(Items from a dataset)

----------------

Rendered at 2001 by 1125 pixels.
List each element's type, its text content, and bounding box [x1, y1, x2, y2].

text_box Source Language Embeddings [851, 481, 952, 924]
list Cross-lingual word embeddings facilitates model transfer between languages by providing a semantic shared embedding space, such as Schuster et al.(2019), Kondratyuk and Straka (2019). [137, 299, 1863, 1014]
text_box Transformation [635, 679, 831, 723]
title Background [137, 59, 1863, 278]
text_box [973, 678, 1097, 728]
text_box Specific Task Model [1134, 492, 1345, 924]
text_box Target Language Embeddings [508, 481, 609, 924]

----------------

#### THE TASK:
Copy every record above verbatim and in full.

#### SOLUTION BELOW:
Rendered at 2001 by 1125 pixels.
List each element's type, its text content, and bounding box [x1, y1, x2, y2].

text_box Source Language Embeddings [851, 481, 952, 924]
list Cross-lingual word embeddings facilitates model transfer between languages by providing a semantic shared embedding space, such as Schuster et al.(2019), Kondratyuk and Straka (2019). [137, 299, 1863, 1014]
text_box Transformation [635, 679, 831, 723]
title Background [137, 59, 1863, 278]
text_box [973, 678, 1097, 728]
text_box Specific Task Model [1134, 492, 1345, 924]
text_box Target Language Embeddings [508, 481, 609, 924]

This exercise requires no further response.